_YOUR INSTRUCTIONS:_
Show each line from the listing that includes the word "href".

_DATA EXTRACT:_

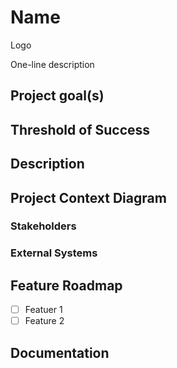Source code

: # Name
Logo

One-line description

## Project goal(s)

## Threshold of Success

## Description

## Project Context Diagram

### Stakeholders

### External Systems

## Feature Roadmap

- [ ] Featuer 1
- [ ] Feature 2

## Documentation

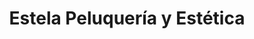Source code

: ---
title: "Estela Peluquería y Estética"
url: /losar-de-la-vera/estela-peluqueria-y-estetica/
shop: peluquería
---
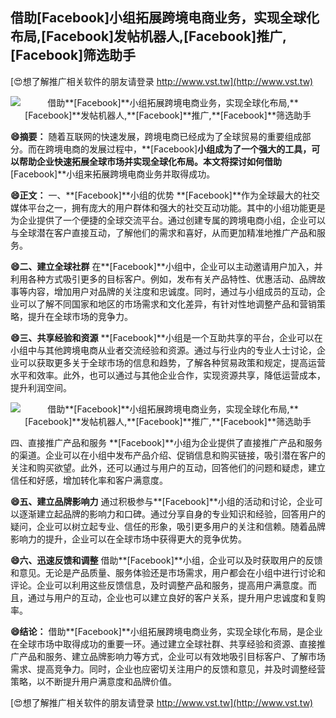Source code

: ## **借助**[Facebook]**小组拓展跨境电商业务，实现全球化布局,**[Facebook]**发帖机器人,**[Facebook]**推广,**[Facebook]**筛选助手**

[😍想了解推广相关软件的朋友请登录 http://www.vst.tw](http://www.vst.tw)

 <center><img src="https://vst.tw/MP4/tuiguang/png/4.png" alt="借助**[Facebook]**小组拓展跨境电商业务，实现全球化布局,**[Facebook]**发帖机器人,**[Facebook]**推广,**[Facebook]**筛选助手"></center>

**😄摘要：**
随着互联网的快速发展，跨境电商已经成为了全球贸易的重要组成部分。而在跨境电商的发展过程中，**[Facebook]**小组成为了一个强大的工具，可以帮助企业快速拓展全球市场并实现全球化布局。本文将探讨如何借助**[Facebook]**小组来拓展跨境电商业务并取得成功。

**😄正文：**
一、**[Facebook]**小组的优势
**[Facebook]**作为全球最大的社交媒体平台之一，拥有庞大的用户群体和强大的社交互动功能。其中的小组功能更是为企业提供了一个便捷的全球交流平台。通过创建专属的跨境电商小组，企业可以与全球潜在客户直接互动，了解他们的需求和喜好，从而更加精准地推广产品和服务。

**😄二、建立全球社群**
在**[Facebook]**小组中，企业可以主动邀请用户加入，并利用各种方式吸引更多的目标客户。例如，发布有关产品特性、优惠活动、品牌故事等内容，增加用户对品牌的关注度和忠诚度。同时，通过与小组成员的互动，企业可以了解不同国家和地区的市场需求和文化差异，有针对性地调整产品和营销策略，提升在全球市场的竞争力。

**😄三、共享经验和资源**
**[Facebook]**小组是一个互助共享的平台，企业可以在小组中与其他跨境电商从业者交流经验和资源。通过与行业内的专业人士讨论，企业可以获取更多关于全球市场的信息和趋势，了解各种贸易政策和规定，提高运营水平和效率。此外，也可以通过与其他企业合作，实现资源共享，降低运营成本，提升利润空间。

 <center><img src="https://vst.tw/MP4/tuiguang/png/3.png" alt="借助**[Facebook]**小组拓展跨境电商业务，实现全球化布局,**[Facebook]**发帖机器人,**[Facebook]**推广,**[Facebook]**筛选助手"></center>

四、直接推广产品和服务
**[Facebook]**小组为企业提供了直接推广产品和服务的渠道。企业可以在小组中发布产品介绍、促销信息和购买链接，吸引潜在客户的关注和购买欲望。此外，还可以通过与用户的互动，回答他们的问题和疑虑，建立信任和好感，增加转化率和客户满意度。

**😄五、建立品牌影响力**
通过积极参与**[Facebook]**小组的活动和讨论，企业可以逐渐建立起品牌的影响力和口碑。通过分享自身的专业知识和经验，回答用户的疑问，企业可以树立起专业、信任的形象，吸引更多用户的关注和信赖。随着品牌影响力的提升，企业可以在全球市场中获得更大的竞争优势。

**😄六、迅速反馈和调整**
借助**[Facebook]**小组，企业可以及时获取用户的反馈和意见。无论是产品质量、服务体验还是市场需求，用户都会在小组中进行讨论和评论。企业可以利用这些反馈信息，及时调整产品和服务，提高用户满意度。而且，通过与用户的互动，企业也可以建立良好的客户关系，提升用户忠诚度和复购率。

**😄结论：**
借助**[Facebook]**小组拓展跨境电商业务，实现全球化布局，是企业在全球市场中取得成功的重要一环。通过建立全球社群、共享经验和资源、直接推广产品和服务、建立品牌影响力等方式，企业可以有效地吸引目标客户、了解市场需求、提高竞争力。同时，企业也应密切关注用户的反馈和意见，并及时调整经营策略，以不断提升用户满意度和品牌价值。

[😍想了解推广相关软件的朋友请登录 http://www.vst.tw](http://www.vst.tw)



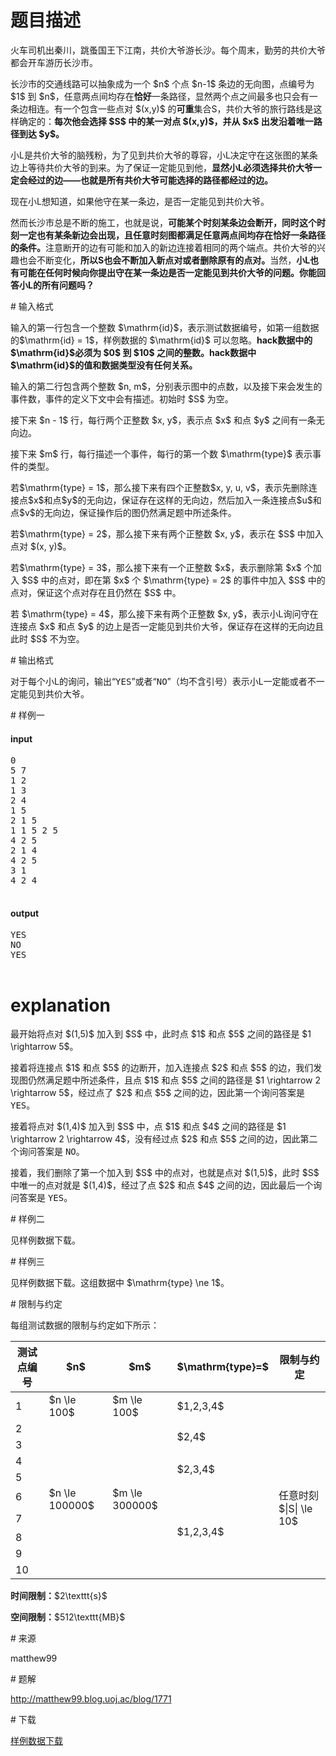 # 题目描述

<p>火车司机出秦川，跳蚤国王下江南，共价大爷游长沙。每个周末，勤劳的共价大爷都会开车游历长沙市。</p>
<p>长沙市的交通线路可以抽象成为一个 $n$ 个点 $n-1$ 条边的无向图，点编号为 $1$ 到 $n$，任意两点间均存在<strong>恰好</strong>一条路径，显然两个点之间最多也只会有一条边相连。有一个包含一些点对 $(x,y)$ 的<strong>可重</strong>集合S，共价大爷的旅行路线是这样确定的：<strong>每次他会选择 $S$ 中的某一对点 $(x,y)$，并从 $x$ 出发沿着唯一路径到达 $y$。</strong></p>
<p>小L是共价大爷的脑残粉，为了见到共价大爷的尊容，小L决定守在这张图的某条边上等待共价大爷的到来。为了保证一定能见到他，<strong>显然小L必须选择共价大爷一定会经过的边——也就是所有共价大爷可能选择的路径都经过的边。</strong></p>
<p>现在小L想知道，如果他守在某一条边，是否一定能见到共价大爷。</p>
<p>然而长沙市总是不断的施工，也就是说，<strong>可能某个时刻某条边会断开，同时这个时刻一定也有某条新边会出现，且任意时刻图都满足任意两点间均存在恰好一条路径的条件。</strong>注意断开的边有可能和加入的新边连接着相同的两个端点。共价大爷的兴趣也会不断变化，<strong>所以S也会不断加入新点对或者删除原有的点对。</strong>当然，<strong>小L也有可能在任何时候向你提出守在某一条边是否一定能见到共价大爷的问题。你能回答小L的所有问题吗？</strong></p>
# 输入格式


<p>输入的第一行包含一个整数 $\mathrm{id}$，表示测试数据编号，如第一组数据的$\mathrm{id} = 1$，样例数据的 $\mathrm{id}$ 可以忽略。<strong>hack数据中的 $\mathrm{id}$必须为 $0$ 到 $10$ 之间的整数。hack数据中$\mathrm{id}$的值和数据类型没有任何关系。</strong></p>
<p>输入的第二行包含两个整数 $n, m$，分别表示图中的点数，以及接下来会发生的事件数，事件的定义下文中会有描述。初始时 $S$ 为空。</p>
<p>接下来 $n - 1$ 行，每行两个正整数 $x, y$，表示点 $x$ 和点 $y$ 之间有一条无向边。</p>
<p>接下来 $m$ 行，每行描述一个事件，每行的第一个数 $\mathrm{type}$ 表示事件的类型。</p>
<p>若$\mathrm{type} = 1$，那么接下来有四个正整数$x, y, u, v$，表示先删除连接点$x$和点$y$的无向边，保证存在这样的无向边，然后加入一条连接点$u$和点$v$的无向边，保证操作后的图仍然满足题中所述条件。</p>
<p>若$\mathrm{type} = 2$，那么接下来有两个正整数 $x, y$，表示在 $S$ 中加入点对 $(x, y)$。</p>
<p>若$\mathrm{type} = 3$，那么接下来有一个正整数 $x$，表示删除第 $x$ 个加入 $S$ 中的点对，即在第 $x$ 个 $\mathrm{type} = 2$ 的事件中加入 $S$ 中的点对，保证这个点对存在且仍然在 $S$ 中。</p>
<p>若 $\mathrm{type} = 4$，那么接下来有两个正整数 $x, y$，表示小L询问守在连接点 $x$ 和点 $y$ 的边上是否一定能见到共价大爷，保证存在这样的无向边且此时 $S$ 不为空。</p>
# 输出格式


<p>对于每个小L的询问，输出“<samp>YES</samp>”或者“<samp>NO</samp>”（均不含引号）表示小L一定能或者不一定能见到共价大爷。</p>
# 样例一


<h4>input</h4>
<pre>0
5 7
1 2
1 3
2 4
1 5
2 1 5
1 1 5 2 5
4 2 5
2 1 4
4 2 5
3 1
4 2 4

</pre>

<h4>output</h4>
<pre>YES
NO
YES

</pre>

# explanation


<p>最开始将点对 $(1,5)$ 加入到 $S$ 中，此时点 $1$ 和点 $5$ 之间的路径是 $1 \rightarrow 5$。</p>
<p>接着将连接点 $1$ 和点 $5$ 的边断开，加入连接点 $2$ 和点 $5$ 的边，我们发现图仍然满足题中所述条件，且点 $1$ 和点 $5$ 之间的路径是 $1 \rightarrow 2 \rightarrow 5$，经过点了 $2$ 和点 $5$ 之间的边，因此第一个询问答案是 <samp>YES</samp>。</p>
<p>接着将点对 $(1,4)$ 加入到 $S$ 中，点 $1$ 和点 $4$ 之间的路径是 $1 \rightarrow 2 \rightarrow 4$，没有经过点 $2$ 和点 $5$ 之间的边，因此第二个询问答案是 <samp>NO</samp>。</p>
<p>接着，我们删除了第一个加入到 $S$ 中的点对，也就是点对 $(1,5)$，此时 $S$ 中唯一的点对就是 $(1,4)$，经过了点 $2$ 和点 $4$ 之间的边，因此最后一个询问答案是 <samp>YES</samp>。</p>
# 样例二


<p>见样例数据下载。</p>
# 样例三


<p>见样例数据下载。这组数据中 $\mathrm{type} \ne 1$。</p>
# 限制与约定


<p>每组测试数据的限制与约定如下所示：</p>
<div class="table-responsive">
<table class="table table-bordered table-text-center table-vertical-middle"><thead><tr><th>测试点编号</th>
<th>$n$</th>
<th>$m$</th>
<th>$\mathrm{type}=$</th>
<th>限制与约定</th>
</tr></thead><tbody><tr><td>1</td><td>$n \le 100$</td><td>$m \le 100$</td><td>$1,2,3,4$</td><td rowspan="5"></td></tr><tr><td>2</td><td rowspan="9">$n \le 100000$</td><td rowspan="9">$m \le 300000$</td><td rowspan="2">$2,4$</td></tr><tr><td>3</td>
</tr><tr><td>4</td><td rowspan="2">$2,3,4$</td></tr><tr><td>5</td></tr><tr><td>6</td><td rowspan="5">$1,2,3,4$</td><td rowspan="2">任意时刻 $|S| \le 10$</td></tr><tr><td>7</td></tr><tr><td>8</td><td rowspan="3"></td></tr><tr><td>9</td></tr><tr><td>10</td></tr></tbody></table></div>

<p><strong>时间限制：</strong>$2\texttt{s}$</p>
<p><strong>空间限制：</strong>$512\texttt{MB}$</p>
# 来源


<p>matthew99</p>
# 题解


<p><a href="http://matthew99.blog.uoj.ac/blog/1771">http://matthew99.blog.uoj.ac/blog/1771</a></p>
# 下载


<p><a href="/download.php?type=problem&amp;id=207">样例数据下载</a></p>
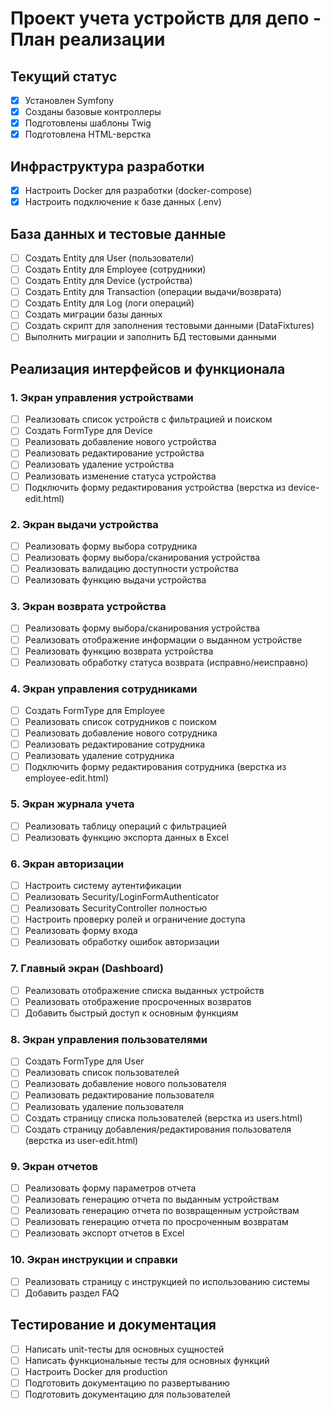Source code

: # Проект учета устройств для депо - План реализации

## Текущий статус
- [x] Установлен Symfony
- [x] Созданы базовые контроллеры
- [x] Подготовлены шаблоны Twig
- [x] Подготовлена HTML-верстка

## Инфраструктура разработки
- [x] Настроить Docker для разработки (docker-compose)
- [x] Настроить подключение к базе данных (.env)

## База данных и тестовые данные
- [ ] Создать Entity для User (пользователи)
- [ ] Создать Entity для Employee (сотрудники)
- [ ] Создать Entity для Device (устройства)
- [ ] Создать Entity для Transaction (операции выдачи/возврата)
- [ ] Создать Entity для Log (логи операций)
- [ ] Создать миграции базы данных
- [ ] Создать скрипт для заполнения тестовыми данными (DataFixtures)
- [ ] Выполнить миграции и заполнить БД тестовыми данными

## Реализация интерфейсов и функционала

### 1. Экран управления устройствами
- [ ] Реализовать список устройств с фильтрацией и поиском
- [ ] Создать FormType для Device
- [ ] Реализовать добавление нового устройства
- [ ] Реализовать редактирование устройства
- [ ] Реализовать удаление устройства
- [ ] Реализовать изменение статуса устройства
- [ ] Подключить форму редактирования устройства (верстка из device-edit.html)

### 2. Экран выдачи устройства
- [ ] Реализовать форму выбора сотрудника
- [ ] Реализовать форму выбора/сканирования устройства
- [ ] Реализовать валидацию доступности устройства
- [ ] Реализовать функцию выдачи устройства

### 3. Экран возврата устройства
- [ ] Реализовать форму выбора/сканирования устройства
- [ ] Реализовать отображение информации о выданном устройстве
- [ ] Реализовать функцию возврата устройства
- [ ] Реализовать обработку статуса возврата (исправно/неисправно)

### 4. Экран управления сотрудниками
- [ ] Создать FormType для Employee
- [ ] Реализовать список сотрудников с поиском
- [ ] Реализовать добавление нового сотрудника
- [ ] Реализовать редактирование сотрудника
- [ ] Реализовать удаление сотрудника
- [ ] Подключить форму редактирования сотрудника (верстка из employee-edit.html)

### 5. Экран журнала учета
- [ ] Реализовать таблицу операций с фильтрацией
- [ ] Реализовать функцию экспорта данных в Excel

### 6. Экран авторизации
- [ ] Настроить систему аутентификации
- [ ] Реализовать Security/LoginFormAuthenticator
- [ ] Реализовать SecurityController полностью
- [ ] Настроить проверку ролей и ограничение доступа
- [ ] Реализовать форму входа
- [ ] Реализовать обработку ошибок авторизации

### 7. Главный экран (Dashboard)
- [ ] Реализовать отображение списка выданных устройств
- [ ] Реализовать отображение просроченных возвратов
- [ ] Добавить быстрый доступ к основным функциям

### 8. Экран управления пользователями
- [ ] Создать FormType для User
- [ ] Реализовать список пользователей
- [ ] Реализовать добавление нового пользователя
- [ ] Реализовать редактирование пользователя
- [ ] Реализовать удаление пользователя
- [ ] Создать страницу списка пользователей (верстка из users.html)
- [ ] Создать страницу добавления/редактирования пользователя (верстка из user-edit.html)

### 9. Экран отчетов
- [ ] Реализовать форму параметров отчета
- [ ] Реализовать генерацию отчета по выданным устройствам
- [ ] Реализовать генерацию отчета по возвращенным устройствам
- [ ] Реализовать генерацию отчета по просроченным возвратам
- [ ] Реализовать экспорт отчетов в Excel

### 10. Экран инструкции и справки
- [ ] Реализовать страницу с инструкцией по использованию системы
- [ ] Добавить раздел FAQ

## Тестирование и документация
- [ ] Написать unit-тесты для основных сущностей
- [ ] Написать функциональные тесты для основных функций
- [ ] Настроить Docker для production
- [ ] Подготовить документацию по развертыванию
- [ ] Подготовить документацию для пользователей 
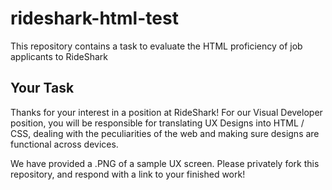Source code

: # rideshark-html-test
This repository contains a task to evaluate the HTML proficiency of job applicants to RideShark

## Your Task

Thanks for your interest in a position at RideShark! For our Visual Developer position, you will be responsible for translating UX Designs into HTML / CSS, dealing with the
peculiarities of the web and making sure designs are functional across devices.

We have provided a .PNG of a sample UX screen. Please privately fork this repository, and respond with a link to your finished work!


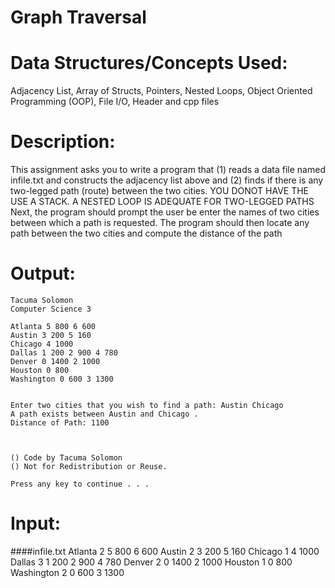 Graph Traversal
===============


Data Structures/Concepts Used:
==============================
Adjacency List, Array of Structs, Pointers, Nested Loops,
Object Oriented Programming (OOP), File I/O, Header and cpp files


Description:
============
This assignment asks you to write a program that 
	(1) reads a data file named infile.txt and constructs the adjacency list above and 
	(2) finds if there is any two-legged path (route) between the two cities.
YOU DONOT HAVE THE USE A STACK. A NESTED LOOP IS ADEQUATE FOR TWO-LEGGED PATHS
Next, the program should prompt the user be enter the names of two cities 
between which a path is requested. The program should then locate any path 
between the two cities and compute the distance of the path


Output:
=======
	Tacuma Solomon
	Computer Science 3

	Atlanta 5 800 6 600
	Austin 3 200 5 160
	Chicago 4 1000
	Dallas 1 200 2 900 4 780
	Denver 0 1400 2 1000
	Houston 0 800
	Washington 0 600 3 1300


	Enter two cities that you wish to find a path: Austin Chicago
	A path exists between Austin and Chicago .
	Distance of Path: 1100



	() Code by Tacuma Solomon
	() Not for Redistribution or Reuse.

	Press any key to continue . . .


Input:
======
####infile.txt
	Atlanta 2 5 800   6 600
	Austin  2 3 200 5 160
	Chicago 1 4 1000
	Dallas 3 1 200 2 900 4 780
	Denver 2 0 1400 2 1000
	Houston 1 0 800
	Washington 2 0 600 3 1300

_TASK OUTPUT:_
<p><a href="http://matthew99.blog.uoj.ac/blog/1771">http://matthew99.blog.uoj.ac/blog/1771</a></p>
<p><a href="/download.php?type=problem&amp;id=207">样例数据下载</a></p>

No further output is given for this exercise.